En fait, le gouvernement veut donner une unité d’organisation à la foi taoïste, traditionnellement très divisée, afin de pouvoir mieux contrôler les manifestations religieuses et sociales de ses sectes et sociétés secrètes. En gage de leur bonne volonté, les autorités gouvernementales financent la restauration de temples et de monastères célèbres.

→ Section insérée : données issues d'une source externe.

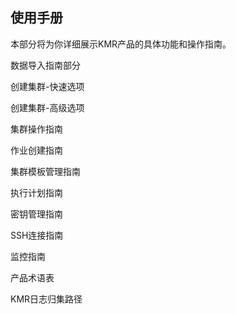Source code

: ## 使用手册

本部分将为你详细展示KMR产品的具体功能和操作指南。

数据导入指南部分

创建集群-快速选项

创建集群-高级选项

集群操作指南

作业创建指南

集群模板管理指南

执行计划指南

密钥管理指南

SSH连接指南

监控指南

产品术语表

KMR日志归集路径
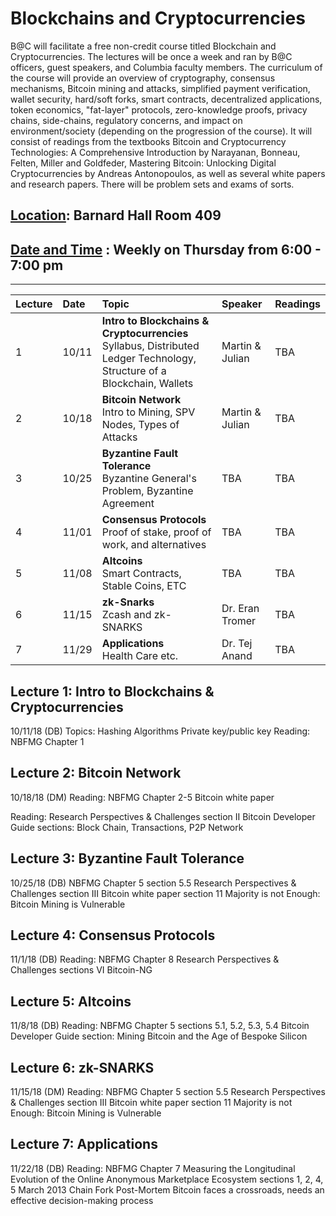 # Blockchains and Cryptocurrencies 

B@C will facilitate a free non-credit course titled Blockchain and Cryptocurrencies. The lectures will be once a week and ran by B@C officers, guest speakers, and Columbia faculty members. The curriculum of the course will provide an overview of cryptography, consensus mechanisms, Bitcoin mining and attacks, simplified payment verification, wallet security, hard/soft forks, smart contracts, decentralized applications, token economics, "fat-layer" protocols, zero-knowledge proofs, privacy chains, side-chains, regulatory concerns, and impact on environment/society (depending on the progression of the course). It will consist of readings from the textbooks Bitcoin and Cryptocurrency Technologies: A Comprehensive Introduction by Narayanan, Bonneau, Felten, Miller and Goldfeder, Mastering Bitcoin: Unlocking Digital Cryptocurrencies by Andreas Antonopoulos, as well as several white papers and research papers. There will be problem sets and exams of sorts. 

## [Location](https://www.google.com/maps/place/Barnard+Hall/@40.8086986,-73.9637763,18z/data=!4m5!3m4!1s0x0:0xcb13ae98cab54656!8m2!3d40.8092104!4d-73.963948): Barnard Hall Room 409

## [Date and Time](https://calendar.google.com/calendar?cid=Y29sdW1iaWEuZWR1X2l2Z24wODdibGU5bWhhZ3ZoZGZpc3FtcmRzQGdyb3VwLmNhbGVuZGFyLmdvb2dsZS5jb20) : Weekly on Thursday from 6:00 - 7:00 pm
------

| Lecture | Date | Topic | Speaker | Readings |
| :--- | :---  | :---  | :---  | :---  |
| 1   | 10/11 | **Intro to Blockchains & Cryptocurrencies**  <br> Syllabus, Distributed Ledger Technology, Structure of a Blockchain, Wallets  | Martin & Julian  |  TBA |
| 2   | 10/18 | **Bitcoin Network** <br>  Intro to Mining, SPV Nodes, Types of Attacks | Martin & Julian  |  TBA  |
| 3   | 10/25 | **Byzantine Fault Tolerance** <br>  Byzantine General's Problem, Byzantine Agreement  | TBA  |  TBA |
| 4   | 11/01 | **Consensus Protocols** <br>  Proof of stake, proof of work, and alternatives  | TBA   |  TBA  |
| 5   | 11/08 | **Altcoins** <br>  Smart Contracts, Stable Coins, ETC  | TBA  |  TBA |
| 6   | 11/15 | **zk-Snarks** <br>  Zcash and zk-SNARKS  | Dr. Eran Tromer  |  TBA  |
| 7   | 11/29 | **Applications** <br> Health Care etc.  | Dr. Tej Anand  |  TBA  |

## Lecture 1: Intro to Blockchains & Cryptocurrencies
10/11/18
(DB)
Topics:
Hashing Algorithms
Private key/public key
Reading:
NBFMG Chapter 1 

 
## Lecture 2: Bitcoin Network

10/18/18
(DM)
Reading:
NBFMG Chapter 2-5
Bitcoin white paper

Reading:
Research Perspectives & Challenges section II
Bitcoin Developer Guide sections: Block Chain, Transactions, P2P Network

 
## Lecture 3: Byzantine Fault Tolerance 
10/25/18
(DB)
NBFMG Chapter 5 section 5.5
Research Perspectives & Challenges section III
Bitcoin white paper section 11
Majority is not Enough: Bitcoin Mining is Vulnerable

 
## Lecture 4: Consensus Protocols
11/1/18
(DB)
Reading:
NBFMG Chapter 8
Research Perspectives & Challenges sections VI
Bitcoin-NG
 
## Lecture 5: Altcoins

11/8/18
(DB)
Reading:
NBFMG Chapter 5 sections 5.1, 5.2, 5.3, 5.4
Bitcoin Developer Guide section: Mining
Bitcoin and the Age of Bespoke Silicon

 
## Lecture 6: zk-SNARKS

11/15/18
(DM)
Reading:
NBFMG Chapter 5 section 5.5
Research Perspectives & Challenges section III
Bitcoin white paper section 11
Majority is not Enough: Bitcoin Mining is Vulnerable

 
## Lecture 7: Applications

11/22/18
(DB)
Reading:
NBFMG Chapter 7
Measuring the Longitudinal Evolution of the Online Anonymous Marketplace Ecosystem sections 1, 2, 4, 5
March 2013 Chain Fork Post-Mortem
Bitcoin faces a crossroads, needs an effective decision-making process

L’association taoïste tient sa deuxième assemblée nationale en 1961 : Chen Yingning est élu président et Lai Yuhang, secrétaire général. Sous l’impulsion du nouveau président, l’Association, en plus de ses engagements antérieurs, ouvre un institut de recherche chargé de la publication d’oeuvres historiques et du « Bulletin de l’association taoïste chinoise » (Zhongguo Daoxiehuikan), lance des cours de formation pour le personnel des centres religieux, encourage des échanges avec l’étranger.

L’élimination des « superstitions contre-révolutionnaires »


Au début de la Révolution culturelle en 1966, l’association taoïste est dissoute et ses activités sont arrêtées, les quelques temples encore en activité sont fermés ou occupés par des unités de production agricole. Leur patrimoine culturel et artistique est inexorablement détruit et toute activité religieuse, absolument interdite. Les rares daoshi sont dispersés, contraints de se marier et de se séculariser ou condamnés comme « contre-révolutionnaires » à la rééducation dans des camps de travail. Décrivant plus tard la situation des taoïstes pendant la Révolution culturelle, la phraséologie officielle répètera: « Pendant ces dix années de chaos, les temples et les monastères ont été fermés, le clergé taoïste a été chassé et renvoyé à la maison ». Quand la Révolution culturelle éclate, il reste peu de daoshi au Baiyun Guan de Pékin, astraints à étudier les écrits de Mao. Les bâtiments sont en majeure partie transformés en salles de cours, laboratoires, bibliothèques et salles de réunion, ornés partout d’inscriptions du genre : « La bienveillance du Parti communiste est vaste comme la mer, les mérites de Mao Zedong sont hauts comme les montagnes » .


Autre exemple, le sort du centre taoïste de Louguantai 12 près de Xi’an dans le Shaanxi, qui comptait 140 daoshi en 1949. Pendant les dix années de désordres à partir de 1966, Longuantai comme tous les autres centres culturels et historiques subit de graves dommages. Beaucoup de ses monuments et de ses objets de valeur historique et culturelle sont détruits, de même que dix mille rouleaux d’écritures et de livres, des milliers d’articles eligieux. Le sanctuaire des « Trois purs » (San Qing), et le temple Zongsheng Gong dans lequel il se trouve, édifiés sous la dynastie Yuan et vieux de 670 ans, sont réduits à un amas de décombres. Pendant la même période le temple Shuojingtai est occupé par une unité de travail et ses daoshi sont chassés.